Bloomberg’s report says that Google is testing alternatives to Apple’s App Tracking Transparency feature in an effort to help Android users feel more secure on its platform.
Apple’s implementation forces all apps to ask users if they want to share their data with third-party ad-tracking companies. Before the update, apps could do whatever they want with user data, including selling it to advertisers.
This means that once the update hits in the spring, iPhone users will likely see fewer personalized ads, but it also will result in apps not being able to sell data to shady collection companies you likely haven’t heard of.
Google appears to be experiencing a little more trouble implementing a similar feature on Android since it needs to play nice with the tech giant’s Google Ads business. As a result, Google’s app tracking rules likely won’t be as tough as Apple’s, says the report.
Google needs to do this differently than Apple because many companies like Facebook are worried that the lack of targeted advertising will impact their bottom line. Further, since Google is also a giant advertising powerhouse, it’s unlikely it would want to limit the reach of its own apps on its products.

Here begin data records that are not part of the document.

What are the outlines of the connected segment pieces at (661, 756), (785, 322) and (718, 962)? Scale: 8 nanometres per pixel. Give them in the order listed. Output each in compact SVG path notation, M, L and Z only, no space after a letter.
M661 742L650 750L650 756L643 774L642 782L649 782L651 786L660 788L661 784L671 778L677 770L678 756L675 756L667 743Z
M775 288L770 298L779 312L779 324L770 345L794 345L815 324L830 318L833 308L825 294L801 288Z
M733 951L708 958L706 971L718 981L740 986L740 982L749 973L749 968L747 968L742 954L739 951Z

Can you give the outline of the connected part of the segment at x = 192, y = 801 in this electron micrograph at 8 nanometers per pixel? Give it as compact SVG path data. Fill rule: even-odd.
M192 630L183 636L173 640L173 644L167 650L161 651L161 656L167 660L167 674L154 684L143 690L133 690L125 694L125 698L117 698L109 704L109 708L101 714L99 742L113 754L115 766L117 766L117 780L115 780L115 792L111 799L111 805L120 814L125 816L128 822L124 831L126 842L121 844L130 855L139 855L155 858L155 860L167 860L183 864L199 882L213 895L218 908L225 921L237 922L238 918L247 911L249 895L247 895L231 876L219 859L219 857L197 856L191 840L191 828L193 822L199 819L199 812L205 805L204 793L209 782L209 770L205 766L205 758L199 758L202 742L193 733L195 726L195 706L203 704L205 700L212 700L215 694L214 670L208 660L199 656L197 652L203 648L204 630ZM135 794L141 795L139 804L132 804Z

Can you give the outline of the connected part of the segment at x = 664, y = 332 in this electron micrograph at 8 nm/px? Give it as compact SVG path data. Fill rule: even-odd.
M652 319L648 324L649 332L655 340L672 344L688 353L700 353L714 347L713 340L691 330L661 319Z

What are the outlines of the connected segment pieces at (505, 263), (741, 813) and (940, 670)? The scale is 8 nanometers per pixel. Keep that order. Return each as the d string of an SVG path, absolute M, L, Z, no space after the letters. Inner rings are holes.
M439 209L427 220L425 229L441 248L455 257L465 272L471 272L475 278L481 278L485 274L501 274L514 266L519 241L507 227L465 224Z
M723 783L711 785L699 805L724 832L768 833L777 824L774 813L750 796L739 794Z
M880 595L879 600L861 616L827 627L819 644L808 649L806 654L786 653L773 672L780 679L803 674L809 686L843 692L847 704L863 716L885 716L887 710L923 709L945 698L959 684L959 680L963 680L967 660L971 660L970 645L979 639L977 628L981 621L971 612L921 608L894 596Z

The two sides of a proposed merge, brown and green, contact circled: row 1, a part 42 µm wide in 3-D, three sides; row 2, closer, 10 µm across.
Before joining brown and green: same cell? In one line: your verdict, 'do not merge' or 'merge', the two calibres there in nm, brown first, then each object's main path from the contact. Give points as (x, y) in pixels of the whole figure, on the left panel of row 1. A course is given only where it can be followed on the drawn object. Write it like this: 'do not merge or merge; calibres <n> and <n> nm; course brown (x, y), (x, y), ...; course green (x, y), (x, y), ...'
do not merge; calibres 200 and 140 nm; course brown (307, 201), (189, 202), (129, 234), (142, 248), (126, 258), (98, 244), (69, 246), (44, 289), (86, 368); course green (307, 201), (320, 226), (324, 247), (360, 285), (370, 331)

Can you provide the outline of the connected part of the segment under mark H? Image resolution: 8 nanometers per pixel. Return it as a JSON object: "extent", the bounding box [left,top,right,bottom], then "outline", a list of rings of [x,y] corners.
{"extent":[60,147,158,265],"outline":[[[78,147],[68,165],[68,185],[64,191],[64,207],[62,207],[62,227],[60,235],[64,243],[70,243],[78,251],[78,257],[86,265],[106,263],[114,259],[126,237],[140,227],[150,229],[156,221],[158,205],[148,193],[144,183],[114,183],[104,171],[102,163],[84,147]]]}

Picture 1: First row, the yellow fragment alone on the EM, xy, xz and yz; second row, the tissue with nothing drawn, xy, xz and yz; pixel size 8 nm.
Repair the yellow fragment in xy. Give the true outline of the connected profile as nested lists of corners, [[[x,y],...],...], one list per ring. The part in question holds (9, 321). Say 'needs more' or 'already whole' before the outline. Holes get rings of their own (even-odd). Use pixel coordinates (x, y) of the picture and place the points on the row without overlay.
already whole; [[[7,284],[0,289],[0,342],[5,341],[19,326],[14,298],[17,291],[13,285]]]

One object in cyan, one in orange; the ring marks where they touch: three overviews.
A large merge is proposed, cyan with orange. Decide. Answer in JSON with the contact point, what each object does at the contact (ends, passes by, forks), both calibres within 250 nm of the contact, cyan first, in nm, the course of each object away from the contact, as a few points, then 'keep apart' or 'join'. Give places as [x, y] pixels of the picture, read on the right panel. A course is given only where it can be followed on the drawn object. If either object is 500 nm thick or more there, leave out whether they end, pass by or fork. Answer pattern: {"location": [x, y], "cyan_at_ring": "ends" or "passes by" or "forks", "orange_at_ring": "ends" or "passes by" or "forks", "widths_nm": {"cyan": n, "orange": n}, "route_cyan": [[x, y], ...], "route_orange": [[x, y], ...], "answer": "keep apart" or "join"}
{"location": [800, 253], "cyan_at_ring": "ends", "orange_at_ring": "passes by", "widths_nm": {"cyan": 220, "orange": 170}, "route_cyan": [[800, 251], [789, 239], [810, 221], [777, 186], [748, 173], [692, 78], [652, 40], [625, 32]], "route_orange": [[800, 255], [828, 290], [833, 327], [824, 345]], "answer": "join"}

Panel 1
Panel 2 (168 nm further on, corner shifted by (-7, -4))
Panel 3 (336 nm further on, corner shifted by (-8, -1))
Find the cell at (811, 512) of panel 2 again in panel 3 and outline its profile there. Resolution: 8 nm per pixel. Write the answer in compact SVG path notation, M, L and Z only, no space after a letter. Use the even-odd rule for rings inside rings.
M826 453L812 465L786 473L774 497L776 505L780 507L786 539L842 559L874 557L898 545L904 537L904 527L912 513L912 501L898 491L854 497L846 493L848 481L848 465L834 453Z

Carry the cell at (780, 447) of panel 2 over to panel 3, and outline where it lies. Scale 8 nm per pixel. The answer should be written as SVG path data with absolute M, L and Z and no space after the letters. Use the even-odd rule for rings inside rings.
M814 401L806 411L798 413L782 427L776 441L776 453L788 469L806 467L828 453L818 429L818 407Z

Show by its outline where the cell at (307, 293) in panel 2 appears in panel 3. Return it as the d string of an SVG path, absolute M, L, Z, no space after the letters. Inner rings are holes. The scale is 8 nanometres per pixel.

How could Google ad data collection
When Apple launched its crusade against user tracking, it started by wiping trackable cookies from its Safari browser. Google is in the early stages of doing something similar to Chrome, so like Apple, it could technically apply whatever advertising models it uses on Chrome to Android.
Google is also working on a way to combine people into advertising groups, according to 9to5Google. This allows ad companies to only target groups instead of individuals, which could also be applied to Android apps.
We’ll likely have a better picture of how Apple’s App Tracking Transparency performs in the spring. Every year, big new iOS and Android updates copy major features from each other. With that in mind, if this new approach catches on with iPhone users, I’d bet Google will be forced to roll out similar functionality on Android.